[Dataset entries]
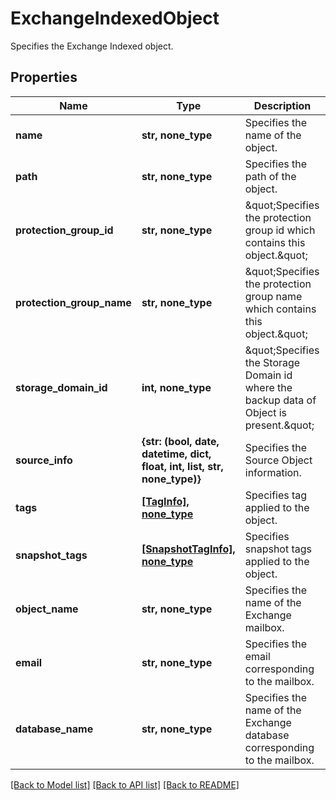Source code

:# ExchangeIndexedObject

Specifies the Exchange Indexed object.

## Properties
Name | Type | Description | Notes
------------ | ------------- | ------------- | -------------
**name** | **str, none_type** | Specifies the name of the object. | [optional] 
**path** | **str, none_type** | Specifies the path of the object. | [optional] 
**protection_group_id** | **str, none_type** | \&quot;Specifies the protection group id which contains this object.\&quot; | [optional] 
**protection_group_name** | **str, none_type** | \&quot;Specifies the protection group name which contains this object.\&quot; | [optional] 
**storage_domain_id** | **int, none_type** | \&quot;Specifies the Storage Domain id where the backup data of Object is present.\&quot; | [optional] 
**source_info** | **{str: (bool, date, datetime, dict, float, int, list, str, none_type)}** | Specifies the Source Object information. | [optional] 
**tags** | [**[TagInfo], none_type**](TagInfo.md) | Specifies tag applied to the object. | [optional] 
**snapshot_tags** | [**[SnapshotTagInfo], none_type**](SnapshotTagInfo.md) | Specifies snapshot tags applied to the object. | [optional] 
**object_name** | **str, none_type** | Specifies the name of the Exchange mailbox. | [optional] 
**email** | **str, none_type** | Specifies the email corresponding to the mailbox. | [optional] 
**database_name** | **str, none_type** | Specifies the name of the Exchange database corresponding to the mailbox. | [optional] 

[[Back to Model list]](../README.md#documentation-for-models) [[Back to API list]](../README.md#documentation-for-api-endpoints) [[Back to README]](../README.md)


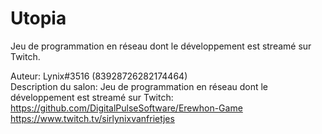 # Utopia

Jeu de programmation en réseau dont le développement est streamé sur Twitch.

Auteur: Lynix#3516 (83928726282174464) \
Description du salon: Jeu de programmation en réseau dont le développement est streamé sur Twitch: https://github.com/DigitalPulseSoftware/Erewhon-Game
https://www.twitch.tv/sirlynixvanfrietjes
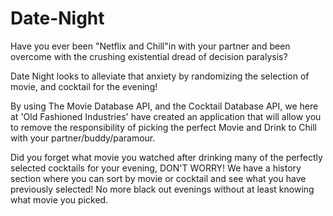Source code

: # Date-Night

Have you ever been "Netflix and Chill"in with your partner and been overcome with the crushing existential dread of decision paralysis?

Date Night looks to alleviate that anxiety by randomizing the selection of movie, and cocktail for the evening!

By using The Movie Database API, and the Cocktail Database API, we here at 'Old Fashioned Industries' have created an application that will allow you to remove the responsibility of picking the perfect Movie and Drink to Chill with your partner/buddy/paramour.

Did you forget what movie you watched after drinking many of the perfectly selected cocktails for your evening, DON'T WORRY! We have a history section where you can sort by movie or cocktail and see what you have previously selected! No more black out evenings without at least knowing what movie you picked.
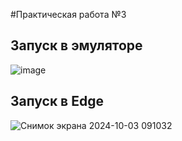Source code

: #Практическая работа №3

## Запуск в эмуляторе
![image]()


## Запуск в Edge
![Снимок экрана 2024-10-03 091032](https://github.com/user-attachments/assets/85c62825-a9ea-4eed-8600-fd6a7630fc04)
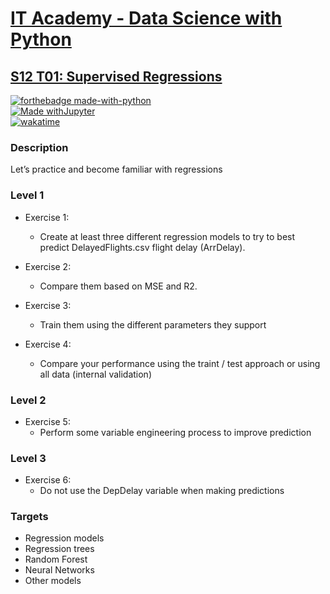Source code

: # [IT Academy - Data Science with Python](https://www.barcelonactiva.cat/es/itacademy)
## [S12 T01: Supervised Regressions](https://github.com/jesussantana/Supervised-Regression/blob/main/notebooks/S12_T01_Supevised_Regression.ipynb)  


[![forthebadge made-with-python](http://ForTheBadge.com/images/badges/made-with-python.svg)](https://www.python.org/)  
[![Made withJupyter](https://img.shields.io/badge/Made%20with-Jupyter-orange?style=for-the-badge&logo=Jupyter)](https://jupyter.org/try)  
[![wakatime](https://wakatime.com/badge/github/jesussantana/Supervised-Regression.svg)](https://wakatime.com/badge/github/jesussantana/Supervised-Regression)  

### Description

Let’s practice and become familiar with regressions


### Level 1

- Exercise 1: 
  - Create at least three different regression models to try to best predict DelayedFlights.csv flight delay (ArrDelay).

- Exercise 2: 
  - Compare them based on MSE and R2.

- Exercise 3: 
  - Train them using the different parameters they support

- Exercise 4: 
  - Compare your performance using the traint / test approach or using all data (internal validation)


### Level 2

- Exercise 5: 
  - Perform some variable engineering process to improve prediction

### Level 3

- Exercise 6: 
  - Do not use the DepDelay variable when making predictions


### Targets

- Regression models
- Regression trees
- Random Forest
- Neural Networks
- Other models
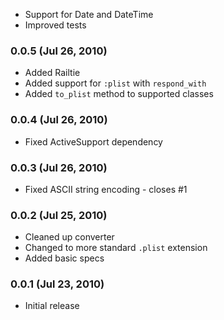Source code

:* Support for Date and DateTime
* Improved tests

### 0.0.5 (Jul 26, 2010)

* Added Railtie
* Added support for `:plist` with `respond_with`
* Added `to_plist` method to supported classes

### 0.0.4 (Jul 26, 2010)

* Fixed ActiveSupport dependency

### 0.0.3 (Jul 26, 2010)

* Fixed ASCII string encoding - closes #1

### 0.0.2 (Jul 25, 2010)

* Cleaned up converter
* Changed to more standard `.plist` extension
* Added basic specs

### 0.0.1 (Jul 23, 2010)

* Initial release

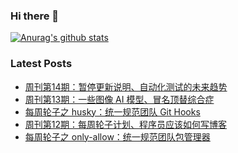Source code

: ### Hi there 👋

[![Anurag's github stats](https://github-readme-stats.vercel.app/api?username=gd4ark)](https://github.com/anuraghazra/github-readme-stats)

### Latest Posts

<!-- BLOG-POST-LIST:START -->
- [周刊第14期：暂停更新说明、自动化测试的未来趋势](https://4ark.me/post/weekly-14.html)
- [周刊第13期：一些图像 AI 模型、冒名顶替综合症](https://4ark.me/post/weekly-13.html)
- [每周轮子之 husky：统一规范团队 Git Hooks](https://4ark.me/post/weekly-npm-packages-02.html)
- [周刊第12期：每周轮子计划、程序员应该如何写博客](https://4ark.me/post/weekly-12.html)
- [每周轮子之 only-allow：统一规范团队包管理器](https://4ark.me/post/weekly-npm-packages-01.html)
<!-- BLOG-POST-LIST:END -->
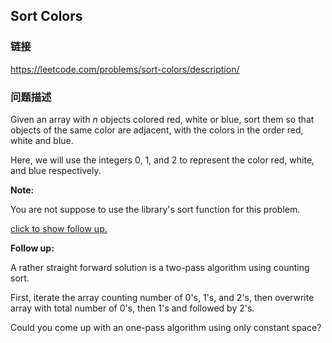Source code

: ## Sort Colors  
### 链接  
https://leetcode.com/problems/sort-colors/description/  
### 问题描述

Given an array with *n* objects colored red, white or blue, sort them so that objects of the same color are adjacent, with the colors in the order red, white and blue.



Here, we will use the integers 0, 1, and 2 to represent the color red, white, and blue respectively.



**Note:**<br />
You are not suppose to use the library's sort function for this problem.


[click to show follow up.](#)

**Follow up:**<br />
A rather straight forward solution is a two-pass algorithm using counting sort.<br />
First, iterate the array counting number of 0's, 1's, and 2's, then overwrite array with total number of 0's, then 1's and followed by 2's.

Could you come up with an one-pass algorithm using only constant space?<br />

* _Prompt_
Repeat every entry exactly, but leave out the pictures.

* _Your response_
Source code

:# ExchangeIndexedObject

Specifies the Exchange Indexed object.

## Properties
Name | Type | Description | Notes
------------ | ------------- | ------------- | -------------
**name** | **str, none_type** | Specifies the name of the object. | [optional] 
**path** | **str, none_type** | Specifies the path of the object. | [optional] 
**protection_group_id** | **str, none_type** | \&quot;Specifies the protection group id which contains this object.\&quot; | [optional] 
**protection_group_name** | **str, none_type** | \&quot;Specifies the protection group name which contains this object.\&quot; | [optional] 
**storage_domain_id** | **int, none_type** | \&quot;Specifies the Storage Domain id where the backup data of Object is present.\&quot; | [optional] 
**source_info** | **{str: (bool, date, datetime, dict, float, int, list, str, none_type)}** | Specifies the Source Object information. | [optional] 
**tags** | [**[TagInfo], none_type**](TagInfo.md) | Specifies tag applied to the object. | [optional] 
**snapshot_tags** | [**[SnapshotTagInfo], none_type**](SnapshotTagInfo.md) | Specifies snapshot tags applied to the object. | [optional] 
**object_name** | **str, none_type** | Specifies the name of the Exchange mailbox. | [optional] 
**email** | **str, none_type** | Specifies the email corresponding to the mailbox. | [optional] 
**database_name** | **str, none_type** | Specifies the name of the Exchange database corresponding to the mailbox. | [optional] 

[[Back to Model list]](../README.md#documentation-for-models) [[Back to API list]](../README.md#documentation-for-api-endpoints) [[Back to README]](../README.md)


 # Utopia

Jeu de programmation en réseau dont le développement est streamé sur Twitch.

Auteur: Lynix#3516 (83928726282174464) \
Description du salon: Jeu de programmation en réseau dont le développement est streamé sur Twitch: https://github.com/DigitalPulseSoftware/Erewhon-Game
https://www.twitch.tv/sirlynixvanfrietjes
Source code

: # Date-Night

Have you ever been "Netflix and Chill"in with your partner and been overcome with the crushing existential dread of decision paralysis?

Date Night looks to alleviate that anxiety by randomizing the selection of movie, and cocktail for the evening!

By using The Movie Database API, and the Cocktail Database API, we here at 'Old Fashioned Industries' have created an application that will allow you to remove the responsibility of picking the perfect Movie and Drink to Chill with your partner/buddy/paramour.

Did you forget what movie you watched after drinking many of the perfectly selected cocktails for your evening, DON'T WORRY! We have a history section where you can sort by movie or cocktail and see what you have previously selected! No more black out evenings without at least knowing what movie you picked.
Source code

: #Практическая работа №3

## Запуск в эмуляторе
![image]()


## Запуск в Edge
![Снимок экрана 2024-10-03 091032](https://github.com/user-attachments/assets/85c62825-a9ea-4eed-8600-fd6a7630fc04)
Source code

: # [IT Academy - Data Science with Python](https://www.barcelonactiva.cat/es/itacademy)
## [S12 T01: Supervised Regressions](https://github.com/jesussantana/Supervised-Regression/blob/main/notebooks/S12_T01_Supevised_Regression.ipynb)  


[![forthebadge made-with-python](http://ForTheBadge.com/images/badges/made-with-python.svg)](https://www.python.org/)  
[![Made withJupyter](https://img.shields.io/badge/Made%20with-Jupyter-orange?style=for-the-badge&logo=Jupyter)](https://jupyter.org/try)  
[![wakatime](https://wakatime.com/badge/github/jesussantana/Supervised-Regression.svg)](https://wakatime.com/badge/github/jesussantana/Supervised-Regression)  

### Description

Let’s practice and become familiar with regressions


### Level 1

- Exercise 1: 
  - Create at least three different regression models to try to best predict DelayedFlights.csv flight delay (ArrDelay).

- Exercise 2: 
  - Compare them based on MSE and R2.

- Exercise 3: 
  - Train them using the different parameters they support

- Exercise 4: 
  - Compare your performance using the traint / test approach or using all data (internal validation)


### Level 2

- Exercise 5: 
  - Perform some variable engineering process to improve prediction

### Level 3

- Exercise 6: 
  - Do not use the DepDelay variable when making predictions


### Targets

- Regression models
- Regression trees
- Random Forest
- Neural Networks
- Other models
Source code

:* Support for Date and DateTime
* Improved tests

### 0.0.5 (Jul 26, 2010)

* Added Railtie
* Added support for `:plist` with `respond_with`
* Added `to_plist` method to supported classes

### 0.0.4 (Jul 26, 2010)

* Fixed ActiveSupport dependency

### 0.0.3 (Jul 26, 2010)

* Fixed ASCII string encoding - closes #1

### 0.0.2 (Jul 25, 2010)

* Cleaned up converter
* Changed to more standard `.plist` extension
* Added basic specs

### 0.0.1 (Jul 23, 2010)

* Initial release

Source code

: ### Hi there 👋

[![Anurag's github stats](https://github-readme-stats.vercel.app/api?username=gd4ark)](https://github.com/anuraghazra/github-readme-stats)

### Latest Posts

<!-- BLOG-POST-LIST:START -->
- [周刊第14期：暂停更新说明、自动化测试的未来趋势](https://4ark.me/post/weekly-14.html)
- [周刊第13期：一些图像 AI 模型、冒名顶替综合症](https://4ark.me/post/weekly-13.html)
- [每周轮子之 husky：统一规范团队 Git Hooks](https://4ark.me/post/weekly-npm-packages-02.html)
- [周刊第12期：每周轮子计划、程序员应该如何写博客](https://4ark.me/post/weekly-12.html)
- [每周轮子之 only-allow：统一规范团队包管理器](https://4ark.me/post/weekly-npm-packages-01.html)
<!-- BLOG-POST-LIST:END -->
Source code

: ## Sort Colors  
### 链接  
https://leetcode.com/problems/sort-colors/description/  
### 问题描述

Given an array with *n* objects colored red, white or blue, sort them so that objects of the same color are adjacent, with the colors in the order red, white and blue.



Here, we will use the integers 0, 1, and 2 to represent the color red, white, and blue respectively.



**Note:**<br />
You are not suppose to use the library's sort function for this problem.


[click to show follow up.](#)

**Follow up:**<br />
A rather straight forward solution is a two-pass algorithm using counting sort.<br />
First, iterate the array counting number of 0's, 1's, and 2's, then overwrite array with total number of 0's, then 1's and followed by 2's.

Could you come up with an one-pass algorithm using only constant space?<br />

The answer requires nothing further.